=== Section Start ===

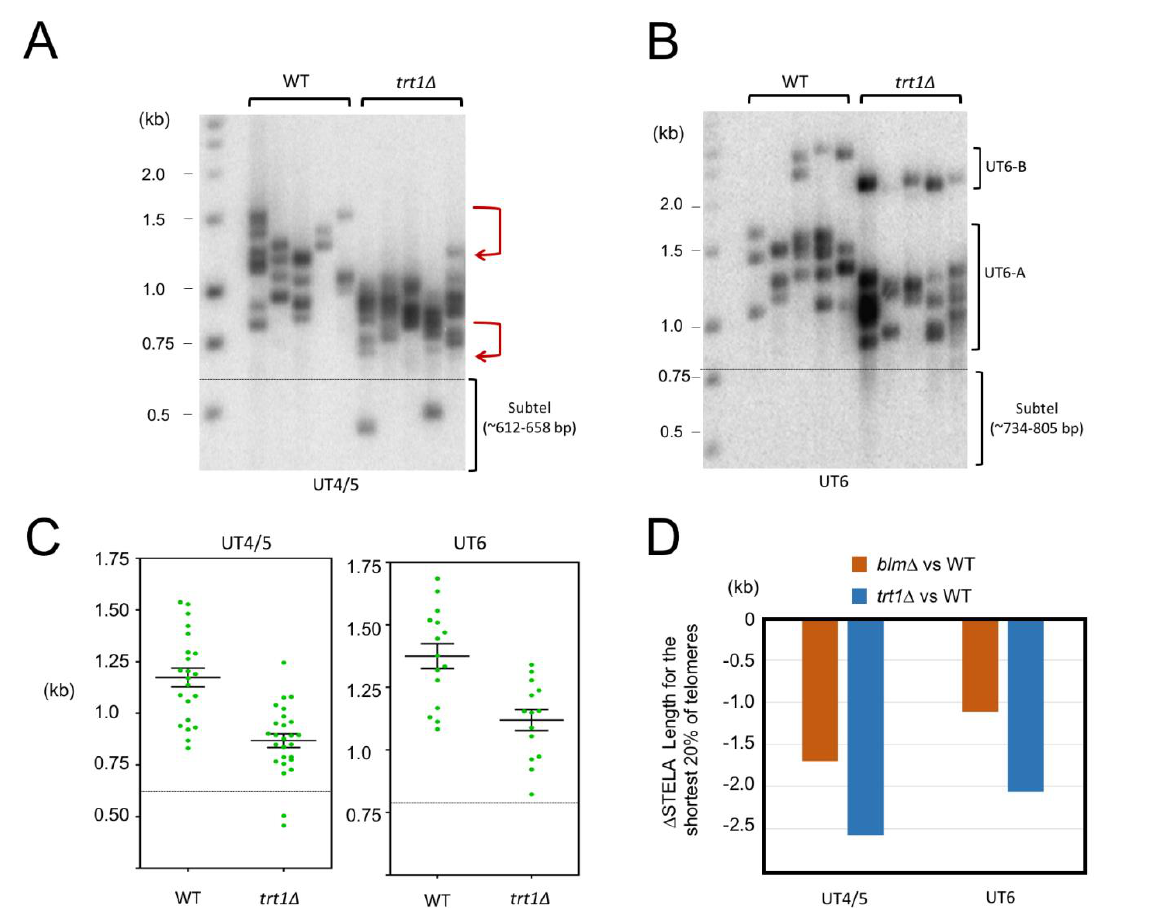
FIGURE 4: STELA comparison of telomeres in the wild type and trt1 ∆ strains. (A) UT4/5 STELA assays were performed in parallel using wild type and trt1 ∆ DNA. (B) UT6 STELA assays were performed in parallel using wild type and trt1 ∆ DNA. (C) The STELA products in 4A and 4B were analyzed using the TESLA software, and the results plotted. Error bars designate standard errors of mean. (D) The average lengths for the shortest 20% of the telomeres in the STELA analysis were determined for the wild type, blm ∆ , and trt1 ∆ samples, and the differ- ences between the wild type and mutants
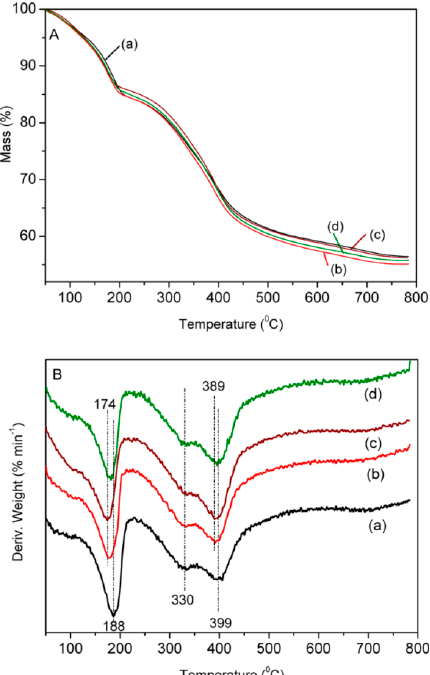
Figure 5. A : Thermogravimetric analysis (TGA) and B : differential thermogravimetry (DTG) curves of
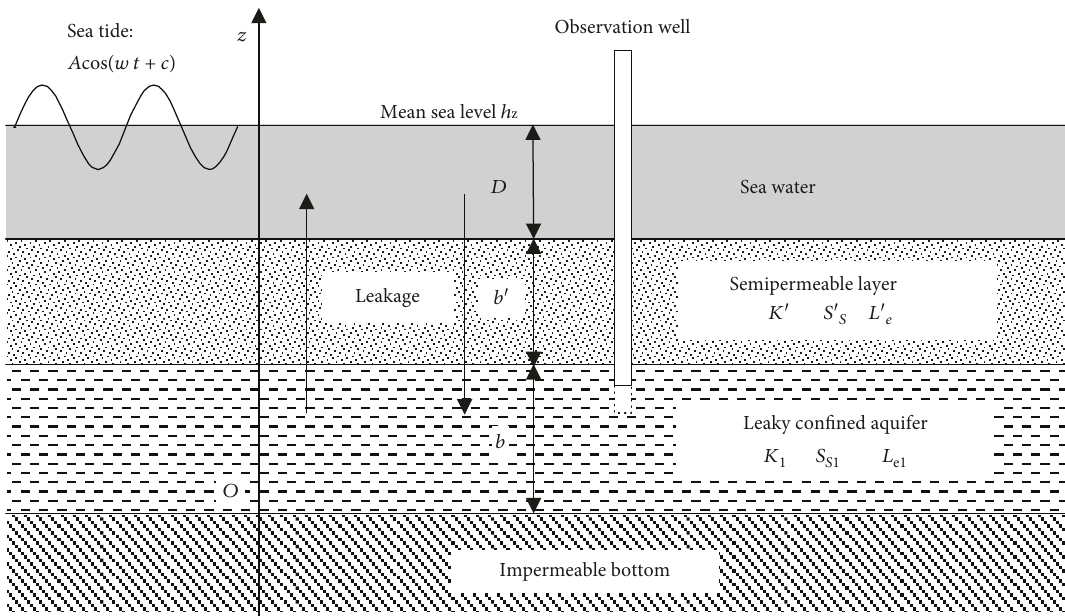
Figure 1: Schematic of a submarine leaky con fi ned aquifer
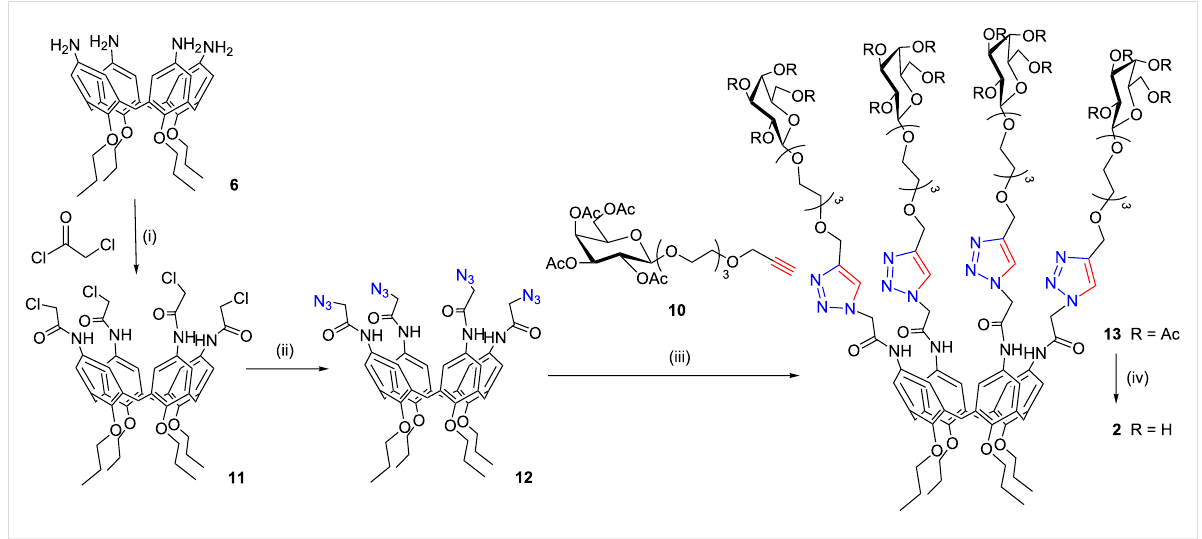
Scheme 2: Synthesis of the cone galactosylcalix[4]arenes 2 . Reaction conditions: (i) DIPEA, CH 2 Cl 2 , rt, 6 h, 55%; (ii) NaN 3 , CH 3 OH/DMF, reflux, 1 h, 75%; (iii) CuSO 4 ·5H 2 O, Na-ascorbate, DMF/H 2 O, μ W (150 W), 80 °C, 20 min, 81%; (iv) CH 3 ONa, CH 3 OH, rt, 1 h – IR120/H + , rt, 30 min, quantitative.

=== Section End ===

## Activity:
Scan the material above for the string "analysis" and report each line where you find it.

## Task solution:
FIGURE 4: STELA comparison of telomeres in the wild type and trt1 ∆ strains. (A) UT4/5 STELA assays were performed in parallel using wild type and trt1 ∆ DNA. (B) UT6 STELA assays were performed in parallel using wild type and trt1 ∆ DNA. (C) The STELA products in 4A and 4B were analyzed using the TESLA software, and the results plotted. Error bars designate standard errors of mean. (D) The average lengths for the shortest 20% of the telomeres in the STELA analysis were determined for the wild type, blm ∆ , and trt1 ∆ samples, and the differ- ences between the wild type and mutants
Figure 5. A : Thermogravimetric analysis (TGA) and B : differential thermogravimetry (DTG) curves of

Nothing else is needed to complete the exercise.